Z0-Inf: Zeroth Order Approximation for Data Influence

TL;DR

Zeroth-order Inferencing for Data Influence introduces Z0-Inf, a zeroth-order approximation for estimating training data influence that avoids gradient and inverse-Hessian computations. By fitting a finite-difference directional gradient between consecutive checkpoints and aggregating across epochs, the method uses only loss values and checkpoint states, making it applicable to non-differentiable losses and scalable to large models. The approach yields superior accuracy for self-influence and competitive performance for train-test influence on fine-tuned large language models, while delivering substantial runtime and memory savings through optimizations like dot product expansions and offline loss precomputation. It enables scalable data attribution, data pruning, and model debugging for modern neural networks, with clear guidance on when zeroth-order estimates align with SSRT baselines and where train-test estimates may be noisier.

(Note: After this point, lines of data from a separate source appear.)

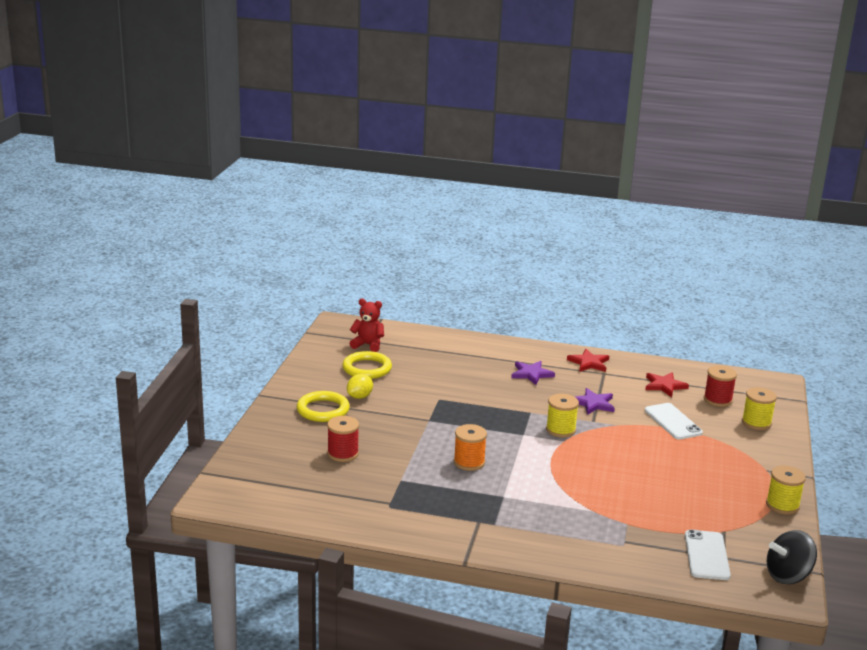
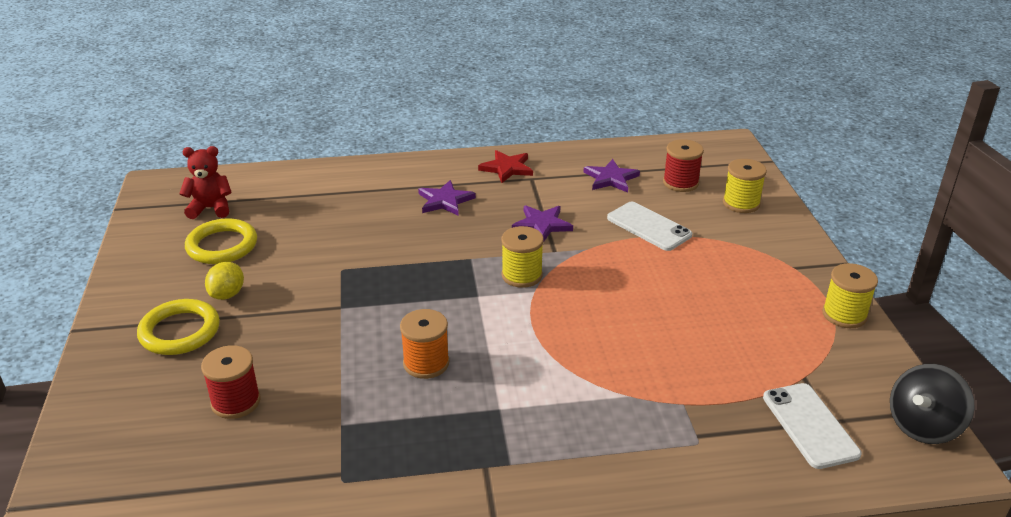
camera: 20 degrees left, 10 degrees up
red star [645,372,689,397] -> purple star [584,159,640,192]

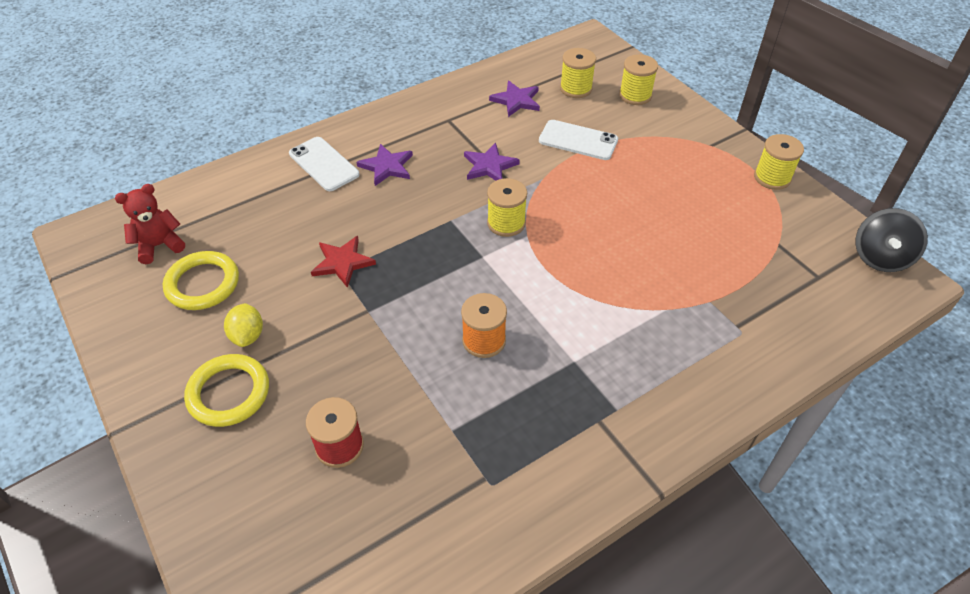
camera: 25 degrees left, 15 degrees up
red star [478,150,533,183] -> red star moved to [311,236,376,288]
red spool [663,139,704,192] -> yellow spool [560,48,596,98]
white phone [763,383,861,469] -> white phone moved to [289,137,359,191]

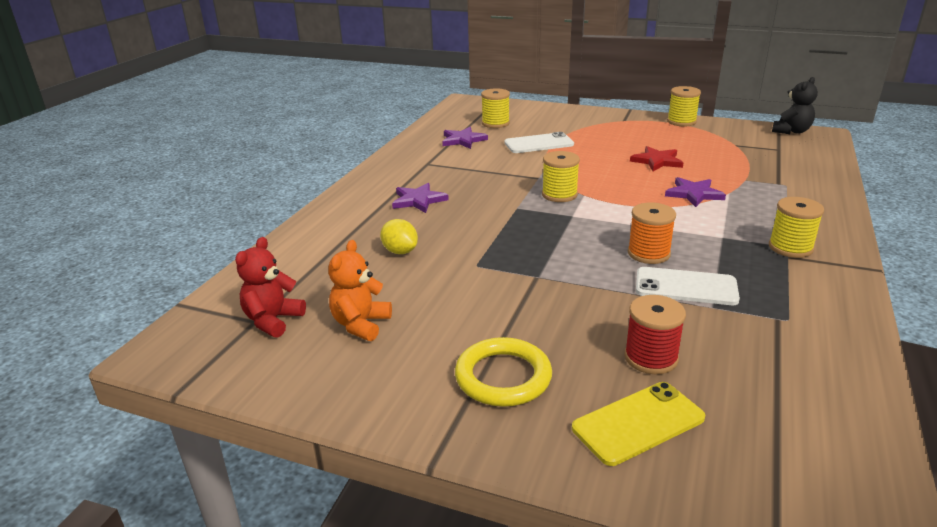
camera: 35 degrees left, 20 degrees down
yellow ring [163,251,239,310] -> orange teddy bear [328,240,392,341]
yellow lemon [224,303,263,347] -> yellow lemon moved to [380,219,418,254]
white phone [289,137,359,191] -> white phone moved to [636,267,740,305]
red star [311,236,376,288] -> red star moved to [630,146,684,171]
purple star [464,143,520,181] -> purple star moved to [665,177,726,207]
yellow spool [619,54,658,105] -> yellow spool moved to [769,197,824,258]
black spinning top [855,208,928,272] -> black teddy bear [772,77,818,134]
none -> yellow phone [572,382,705,466]

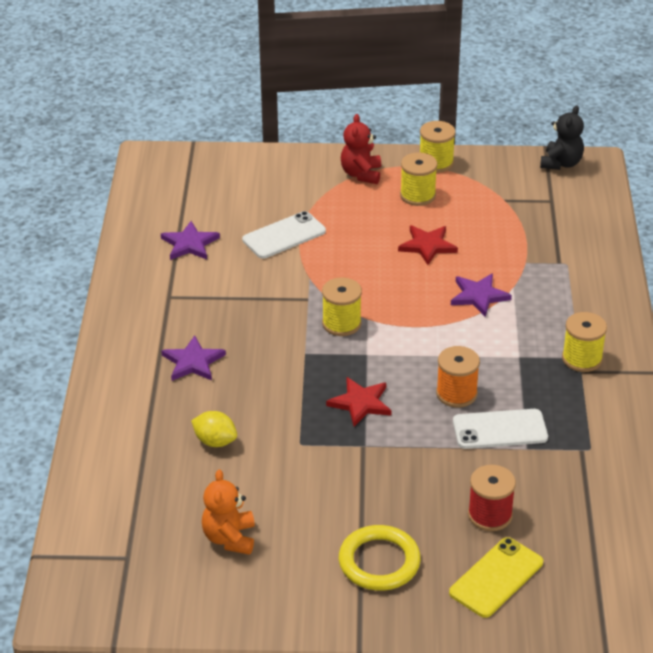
camera: 20 degrees left, 10 degrees up
red teddy bear [235,237,306,338] -> red teddy bear moved to [341,114,381,184]
yellow spool [481,88,510,128] -> yellow spool moved to [400,152,437,206]
none -> red star [326,377,391,427]

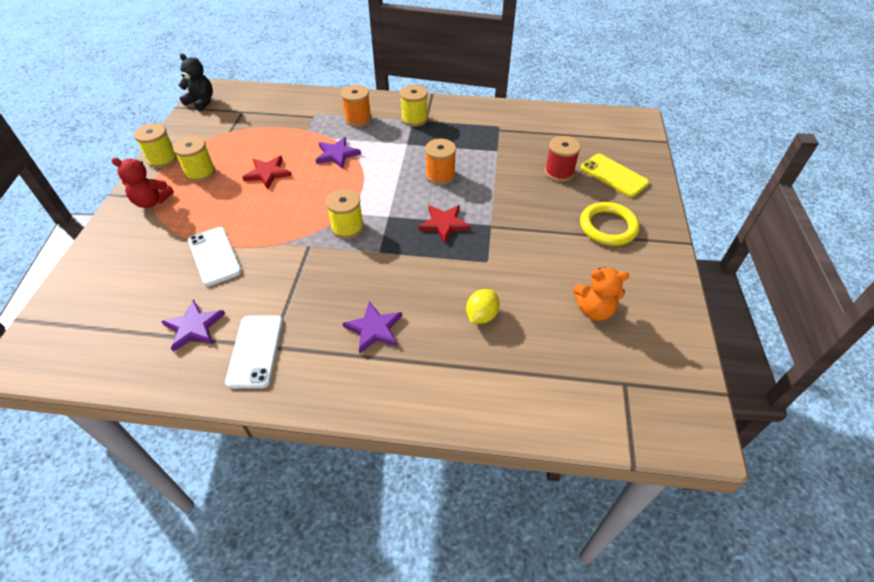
camera: 85 degrees left, 10 degrees up
white phone [453,409,548,449] -> white phone moved to [225,315,283,388]
none -> orange spool [341,85,372,127]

The work also discusses limitations and future directions, including group influence and alternative variance-based measures for self-influence.

Abstract

A critical aspect of analyzing and improving modern machine learning systems lies in understanding how individual training examples influence a model's predictive behavior. Estimating this influence enables critical applications, including data selection and model debugging; in particular, self-influence, which quantifies the influence of a training point on itself, has found many uses in data quality assessment and outlier detection. Existing methods for measuring data influence, however, are often impractical for large models due to low accuracy or prohibitive computational costs: most approaches either provide poor approximations or rely on gradients and inverse-Hessian computations that remain challenging to scale. In this work, we introduce a highly efficient zeroth-order approximation for estimating the influence of training data that requires only a fraction of the time and memory footprint of prior methods. Notably, our method relies solely on loss values of intermediate checkpoints on the training and test data, along with the checkpoints themselves, making it broadly applicable even when the loss function of interest is non-differentiable. Beyond its computational efficiency, our approach achieves superior accuracy in estimating self-influence and comparable or improved accuracy in estimating train-test influence for fine-tuned large language models, enabling scalable and practical analysis of how training data shapes model behavior.

Paper Structure

This paper contains 18 sections, 13 equations, 6 figures, 3 tables, 2 algorithms.

Figures (6)

  • Figure 1: The common subset of top-k self-influential examples between SSRT and four different influence approximation methods for three fine-tuned LLMs (on left) and non-LLMs (on right) in percentages.
  • Figure 2: Average Spearman correlation between TracIn, Zeroth-Order, LoGra and SSRT for Top-5 and Top-10 most influential training examples. The training examples are selected based on the largest aggregate influence over all test examples for each method.
  • Figure 3: Left: Runtime performance comparison across different optimization methods for six different models. The offline precompute required for our method is overlayed in dark gray. Right: Spearman rank correlation coefficient between SSRT, LoGra and First and Zeroth-order approximation methods.
  • Figure 4: Top-1 Train-Test influence pairs for the CIFAR-10 dataset based on the SSRT, Zeroth and First order approximation methods.
  • Figure 5: Top-3 train-test influence pairs for the CIFAR10 dataset based on the zeroth-order finite differences gradient approximation.